Telephone:+44 (0)29 2087 0118
Fax:+44 (0)29 2087 4859
Extension:70118
Location:Room 3.09, Maindy Road

My main research interest is to understand the molecular organisation of “fibrous proteins”, in particular that of collagens forming networks and that of the proteins in the muscle sarcomere.

Network forming collagens do not form fibrils, but their general role appears to be to provide both mechanical strength and filtering properties. In some cases the open networks that they form are ordered enough that their structure can be analysed both by X-ray diffraction and by electron microscopy to reveal the basic molecular packing arrangements. I have taken advantage of the remarkably good order in the network-like structure of the egg case walls of the dogfish to reveal an open, body-centred, collagen molecular assembly. Intriguingly, something similar to this has been found in the human eye associated with a condition known as full thickness macular holes. In this case it appears to be collagen Type VI that is forming the aggregates. I am continuing to explore the nature of such collagen aggregates in the eye, especially in relation to Sorsby’s Fundus Dystrophy and Age-Related Macular Degeneration. I also carry out theoretical analyses of collagen amino acid sequences to try to understand the general principles that link collagen structures and functions. 

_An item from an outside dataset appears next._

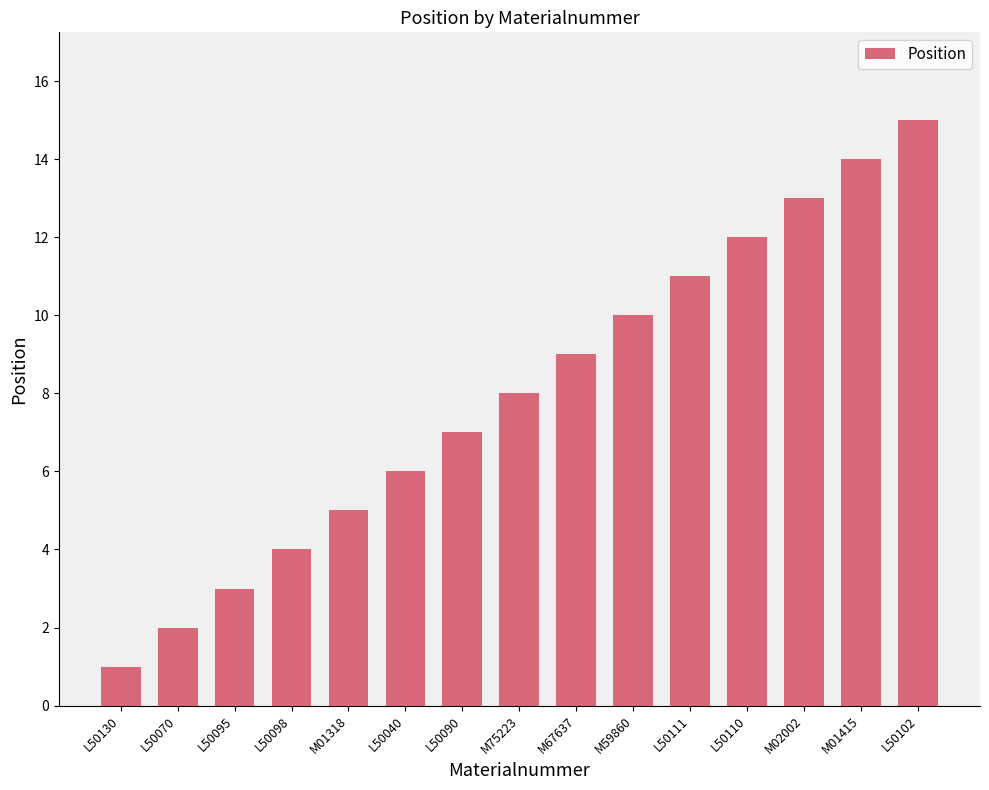

What is the value of the 12th bar from the left?

12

The cornea is another system where collagen is organised as a network that possesses incredible optical properties. My aim is to understand which physical mechanisms are responsible for this organisation and how corneal optical properties arise. At present we are pursuing this by means of three-dimensional electron microscopy.

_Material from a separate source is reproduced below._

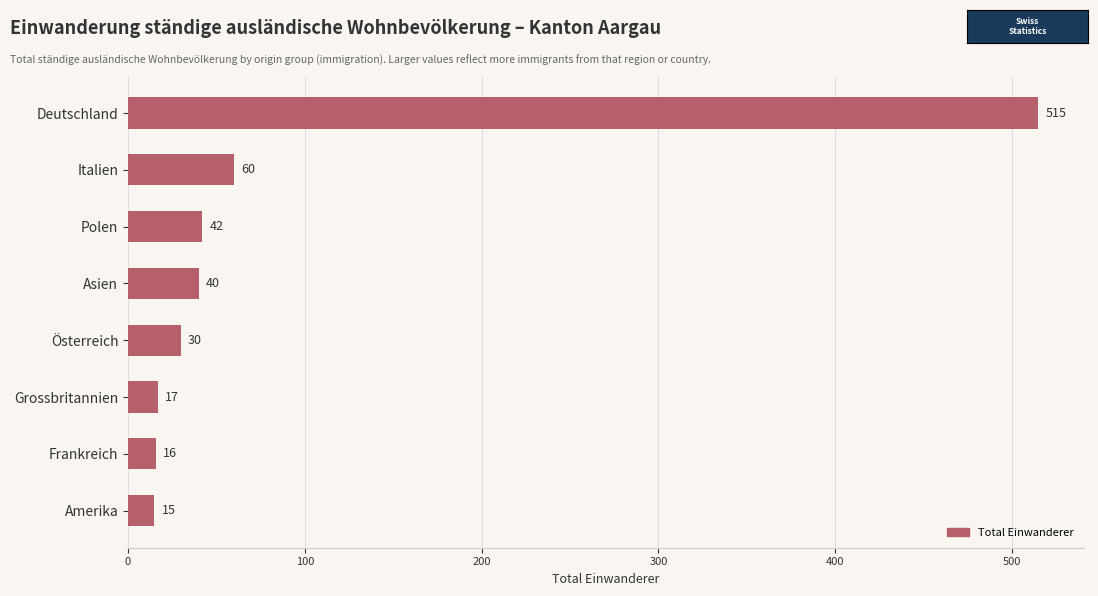

How many bars are there in total?

8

In collaboration with the Cell Signalling and Cell Biology Section at the University of Bristol, I am studying the ultrastructure of the myosin and actin filaments using X-ray fibre diffraction. In particular, we are following dynamic molecular changes in active muscle by means of fast (millisecond) time-resolved X-ray diffraction using very powerful X-ray beams from synchrotron X-ray sources, particularly the Advance Photon Source, at Argonne National Laboratory, in the US.